HARLINGEN, Texas (KVEO) —The department of Health and Human Services is required by law to care for unaccompanied minors who have no lawful immigration status in the United States, but one day of their 18th birthday they have a few options: find a sponsor or be tried as an adult in the legal system.
“Once they become adults, they get placed into the detention center,” said Margie Villalobos, an immigration attorney at Villalobos law office. “I’ve had some clients in the past that once they’re detained, they’re like a month away from becoming 18, so they’re already placed into the detention center”
“They cannot serve them after their 18th birthday,” said Magda Bolland, the executive director of La Posada Providencia, an emergency shelter in San Benito.
Villalobos said that most of the time once they turn 18 and have no sponsor “they’re put into the system and put on the docket, for them, it’s usually asylum.”
The Office of Refugee Resettlement under HHS handles unaccompanied children directly, and sometimes after aging-out, they are sent to nearby non-profits like La Posada Providencia to locate a sponsor.
“Either O.R.R. or ICE, they call us and we say yes, we have room, they’ll tell us if it’s a young man or a young woman,” said Bolland.
But sometimes a sponsor never is found and they have to be placed in temporary housing such as foster care to find a sponsor before they turn 18.
“To this little girl I was talking to I said ‘do you have a phone number of where you’re going so, we can establish contact?’ She said ‘I lost it in the river when I was crossing,” said Oscar Escamilla, acting executive officer of Border Patrol.
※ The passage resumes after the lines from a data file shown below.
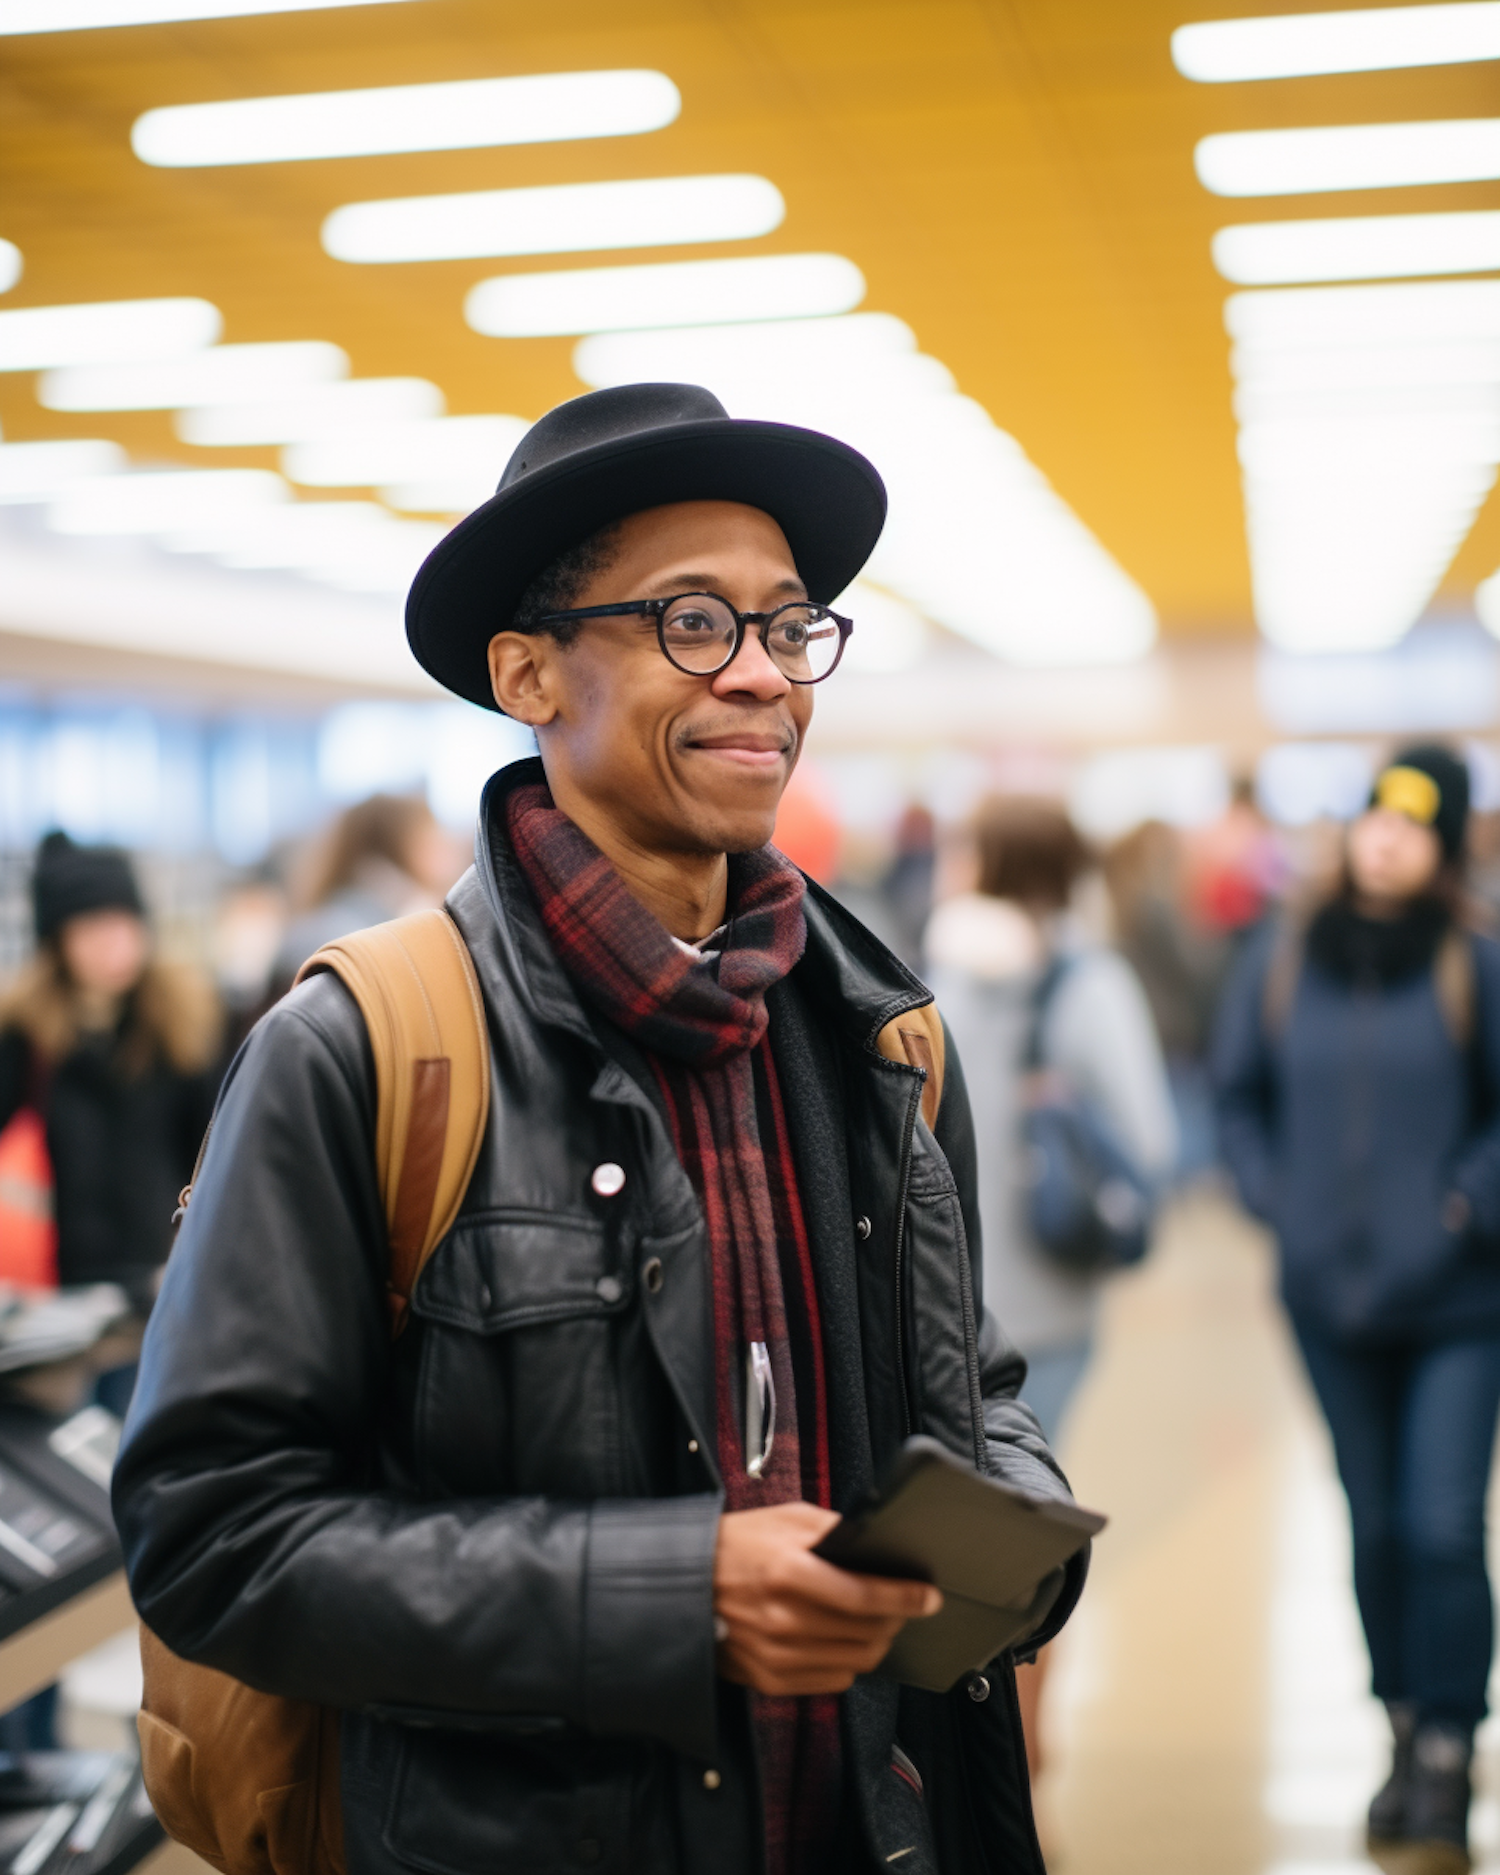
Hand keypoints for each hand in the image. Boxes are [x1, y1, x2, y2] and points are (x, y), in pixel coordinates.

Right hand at [712, 1501, 941, 1695]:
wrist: (681, 1584)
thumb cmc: (733, 1546)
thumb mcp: (784, 1519)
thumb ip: (832, 1530)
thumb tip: (876, 1545)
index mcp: (788, 1571)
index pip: (865, 1594)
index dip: (905, 1597)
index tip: (928, 1595)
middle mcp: (784, 1619)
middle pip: (867, 1633)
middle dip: (896, 1618)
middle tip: (904, 1605)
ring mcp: (776, 1655)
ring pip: (856, 1661)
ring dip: (877, 1642)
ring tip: (878, 1622)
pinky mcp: (770, 1680)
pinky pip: (832, 1680)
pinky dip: (849, 1662)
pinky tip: (844, 1640)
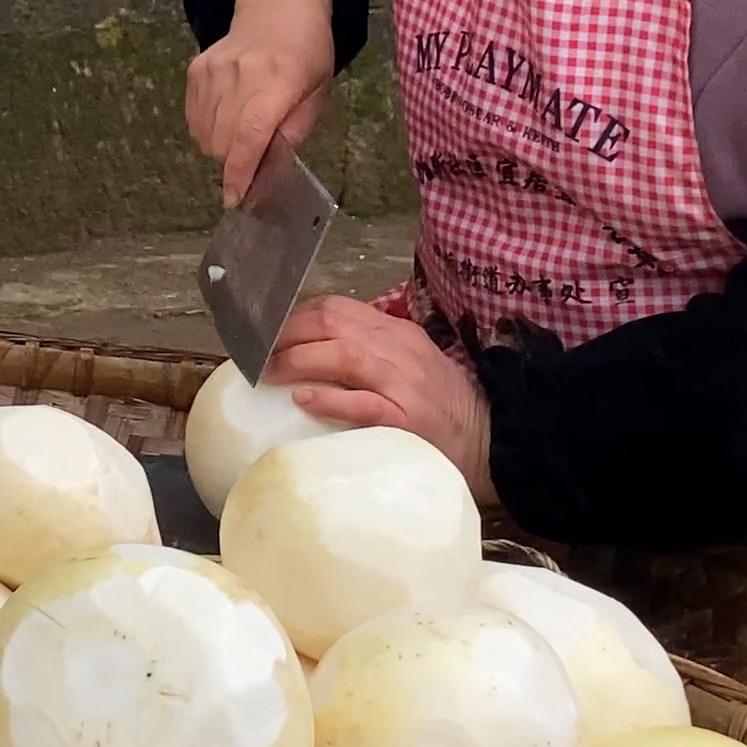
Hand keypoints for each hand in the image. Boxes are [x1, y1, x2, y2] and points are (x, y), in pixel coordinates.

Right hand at [187, 0, 335, 204]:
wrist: (278, 5)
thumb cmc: (307, 53)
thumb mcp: (317, 95)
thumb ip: (293, 133)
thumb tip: (266, 170)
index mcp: (279, 82)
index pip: (250, 135)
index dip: (240, 172)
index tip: (235, 198)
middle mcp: (241, 75)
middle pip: (223, 141)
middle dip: (234, 163)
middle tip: (252, 157)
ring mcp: (214, 70)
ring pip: (204, 134)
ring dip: (220, 147)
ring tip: (240, 133)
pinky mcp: (196, 69)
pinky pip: (193, 118)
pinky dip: (206, 130)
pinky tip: (225, 118)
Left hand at [264, 294, 495, 505]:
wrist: (489, 438)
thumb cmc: (441, 405)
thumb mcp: (407, 363)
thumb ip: (367, 351)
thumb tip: (309, 350)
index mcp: (396, 332)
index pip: (336, 308)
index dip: (294, 318)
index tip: (266, 334)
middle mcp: (398, 349)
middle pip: (332, 323)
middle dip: (287, 335)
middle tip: (258, 355)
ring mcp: (403, 382)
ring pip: (342, 354)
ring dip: (297, 361)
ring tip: (268, 373)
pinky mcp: (407, 417)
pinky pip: (362, 402)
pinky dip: (329, 398)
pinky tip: (303, 399)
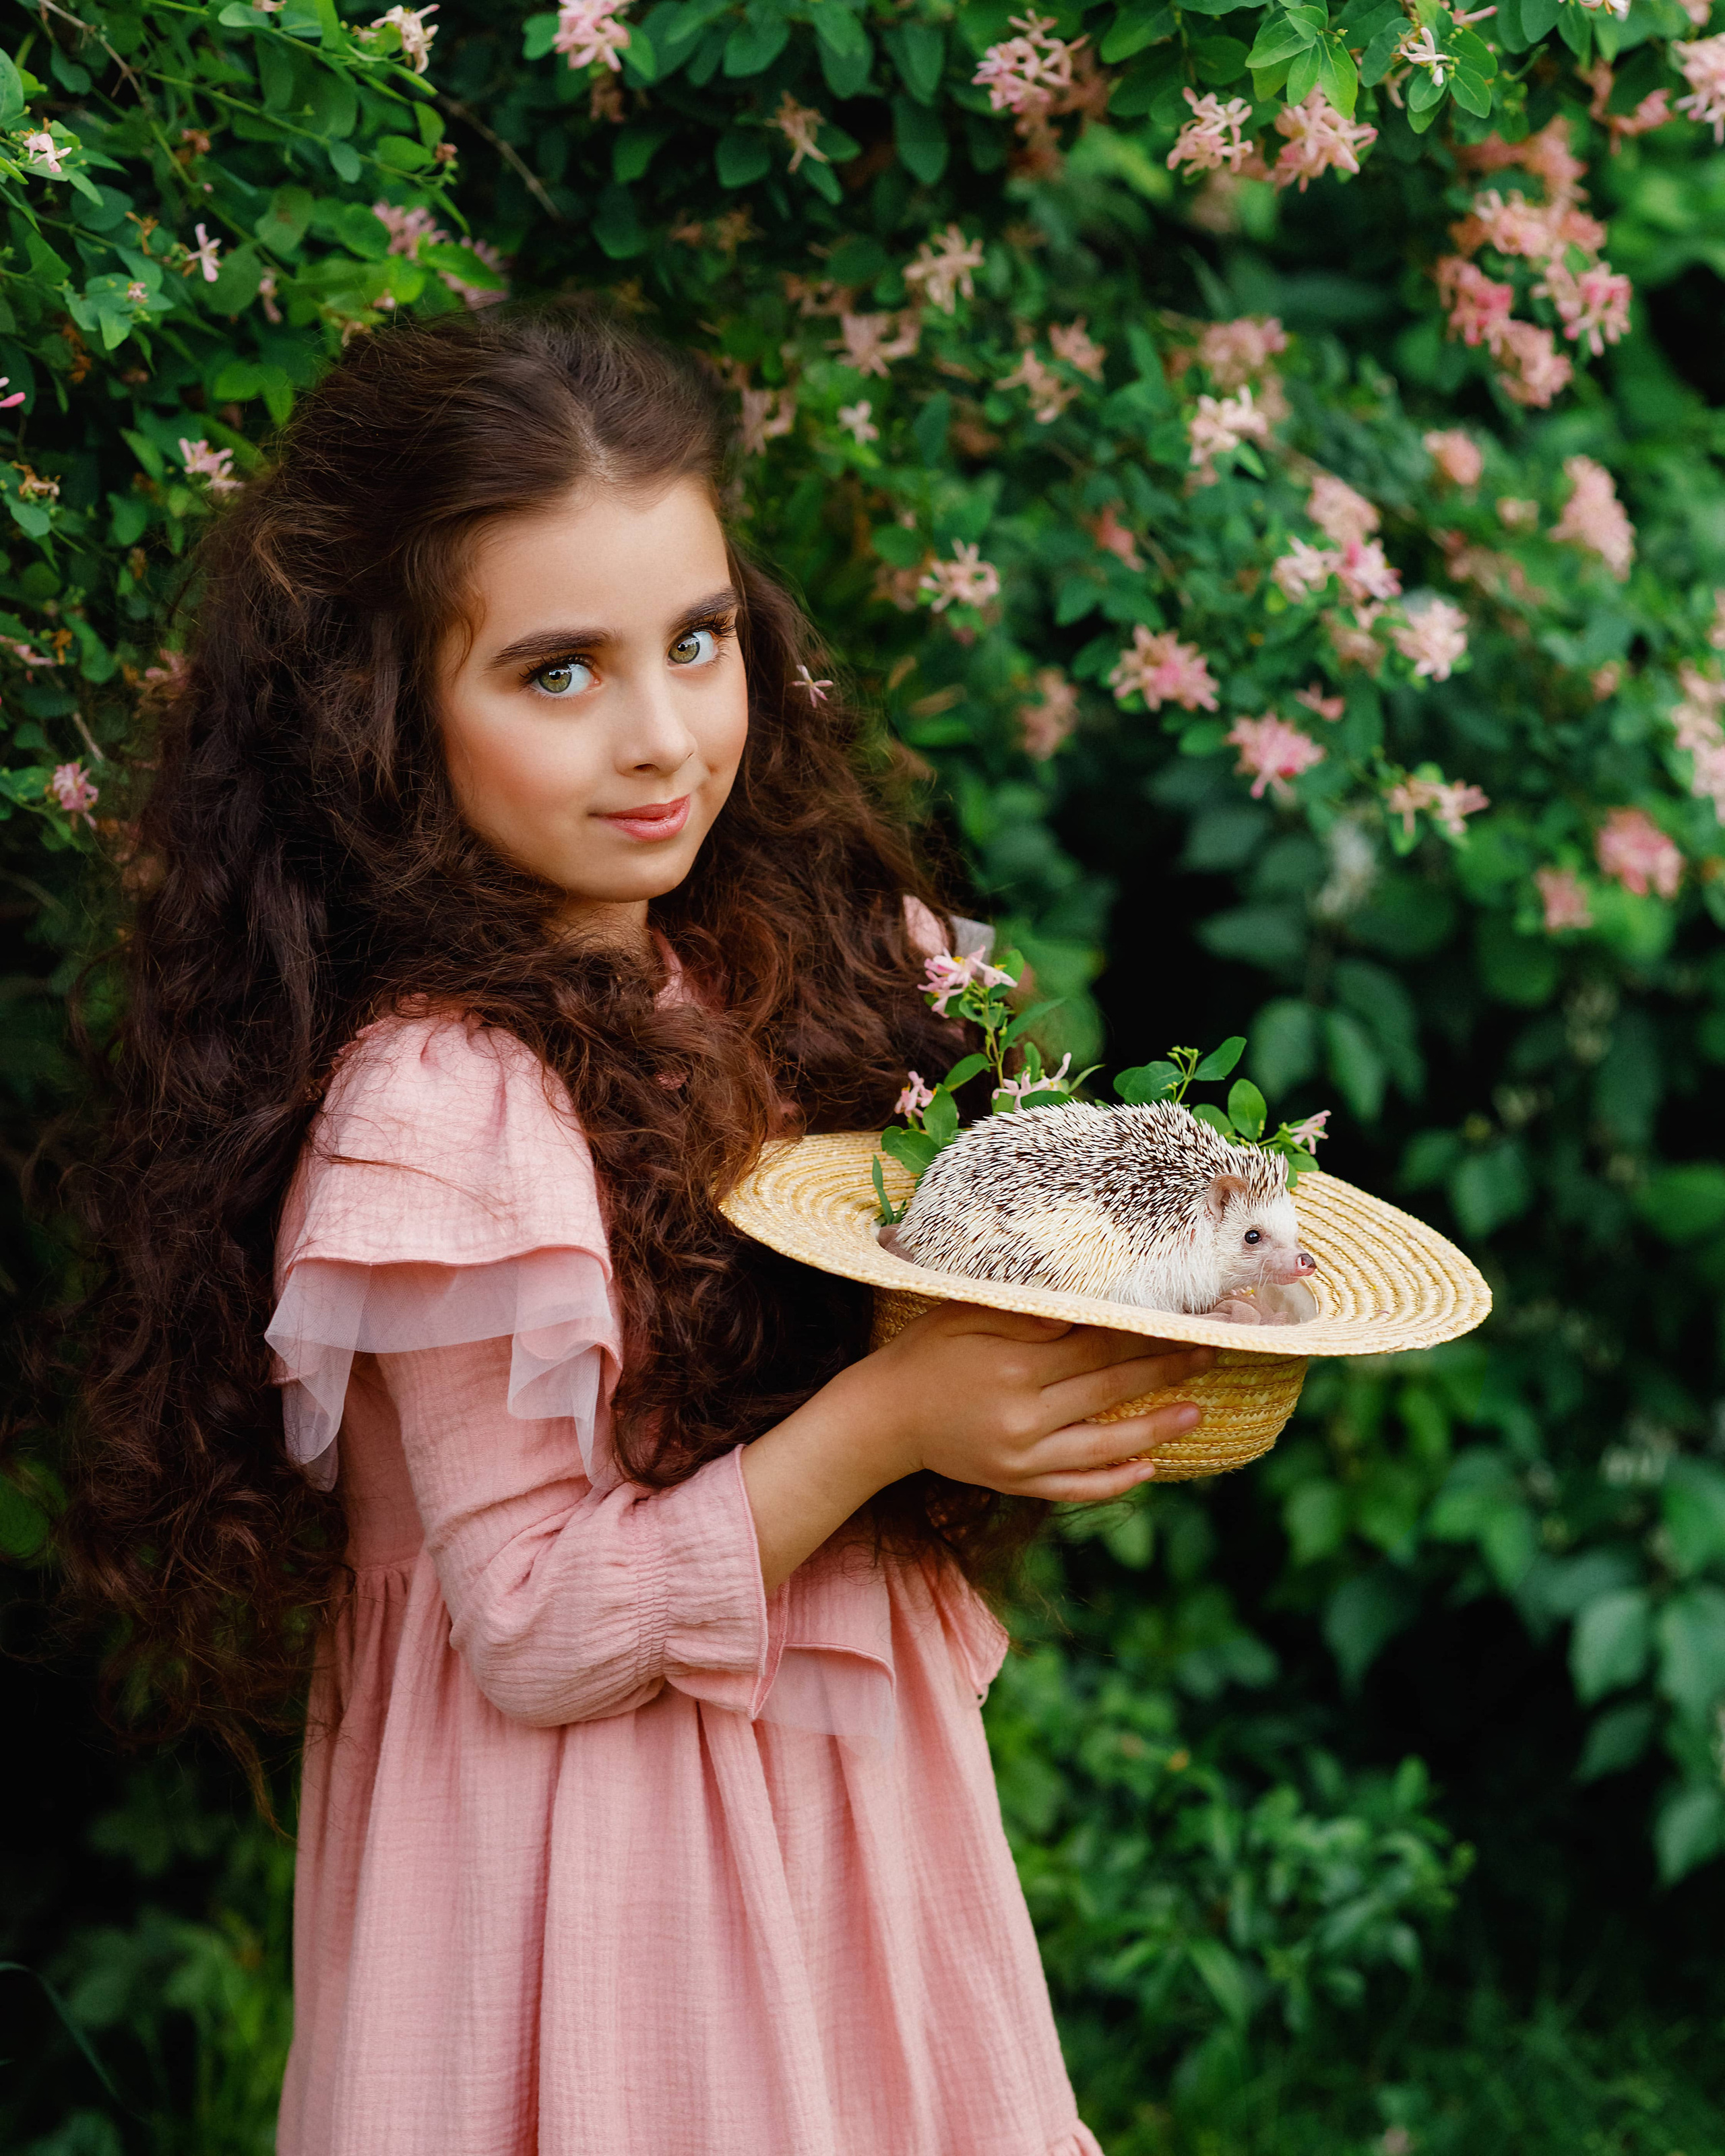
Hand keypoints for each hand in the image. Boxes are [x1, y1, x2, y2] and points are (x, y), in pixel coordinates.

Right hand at [741, 1301, 1213, 1592]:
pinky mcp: (1015, 1482)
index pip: (1097, 1343)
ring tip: (1196, 1412)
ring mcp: (1022, 1456)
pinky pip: (1075, 1487)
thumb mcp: (968, 1315)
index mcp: (1015, 1365)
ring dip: (1154, 1428)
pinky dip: (1112, 1481)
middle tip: (1211, 1354)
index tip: (1186, 1319)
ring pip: (1103, 1444)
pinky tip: (1147, 1468)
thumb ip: (1027, 1312)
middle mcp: (1024, 1414)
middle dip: (1164, 1369)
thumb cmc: (926, 1352)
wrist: (881, 1417)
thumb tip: (1089, 1302)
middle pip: (1109, 1387)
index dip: (1146, 1332)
However, HHS reports having an average of 12,000 kids on Monday, and Customs and Border Protection are averaging what they would usually do in one month in just one day.
“The overwhelming demand and lack of resources that are currently available to process the children quickly, the first option is to always exhaust all options to find a sponsor,” said Lindsey Wilkerson, Children At Risk, senior coordinator TXFLC.
Though minors are not being turned away at the border, there is no guarantee they will be re-located immediately.
“There’s a number of unaccompanied minors that come to the U.S. right as they’re about to turn 18 and so unfortunately many of them will phase-out and this makes them extremely vulnerable,” said Wilkerson.
This group of children are more susceptible to incarceration, trafficking and mental health issues according to Wilkerson.